Work item => Identify each line below that contains the word "Dollar", and copy it out.

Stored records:
- Opening Delimiter -

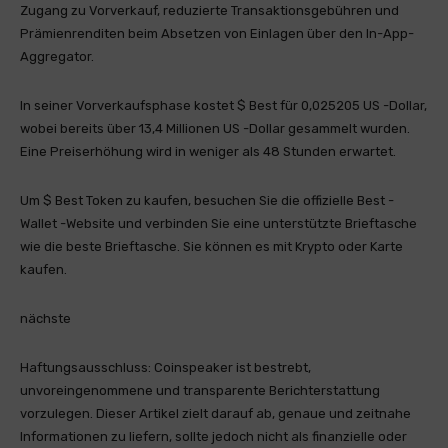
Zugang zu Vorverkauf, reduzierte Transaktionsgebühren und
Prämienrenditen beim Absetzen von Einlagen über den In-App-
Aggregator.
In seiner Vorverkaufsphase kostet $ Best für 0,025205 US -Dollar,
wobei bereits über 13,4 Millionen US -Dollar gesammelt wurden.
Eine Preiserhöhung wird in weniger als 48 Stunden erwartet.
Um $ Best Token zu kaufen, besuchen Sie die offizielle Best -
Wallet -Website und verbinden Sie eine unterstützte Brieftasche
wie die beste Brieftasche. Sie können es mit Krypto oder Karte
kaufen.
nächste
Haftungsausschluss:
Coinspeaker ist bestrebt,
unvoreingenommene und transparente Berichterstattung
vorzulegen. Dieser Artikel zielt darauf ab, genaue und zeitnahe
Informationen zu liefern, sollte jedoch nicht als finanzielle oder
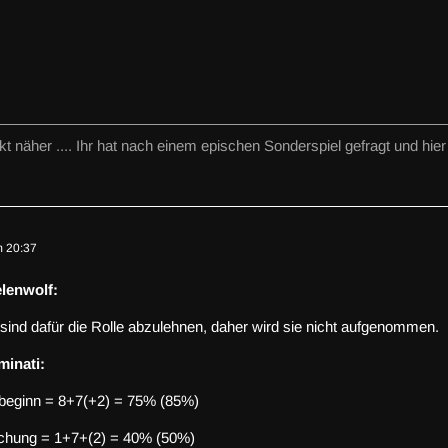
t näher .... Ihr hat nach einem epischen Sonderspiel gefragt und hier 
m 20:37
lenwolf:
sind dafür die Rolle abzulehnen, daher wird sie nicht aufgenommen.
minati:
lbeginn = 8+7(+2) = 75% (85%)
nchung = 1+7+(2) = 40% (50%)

- Closing Delimiter -

Response =>
In seiner Vorverkaufsphase kostet $ Best für 0,025205 US -Dollar,
wobei bereits über 13,4 Millionen US -Dollar gesammelt wurden.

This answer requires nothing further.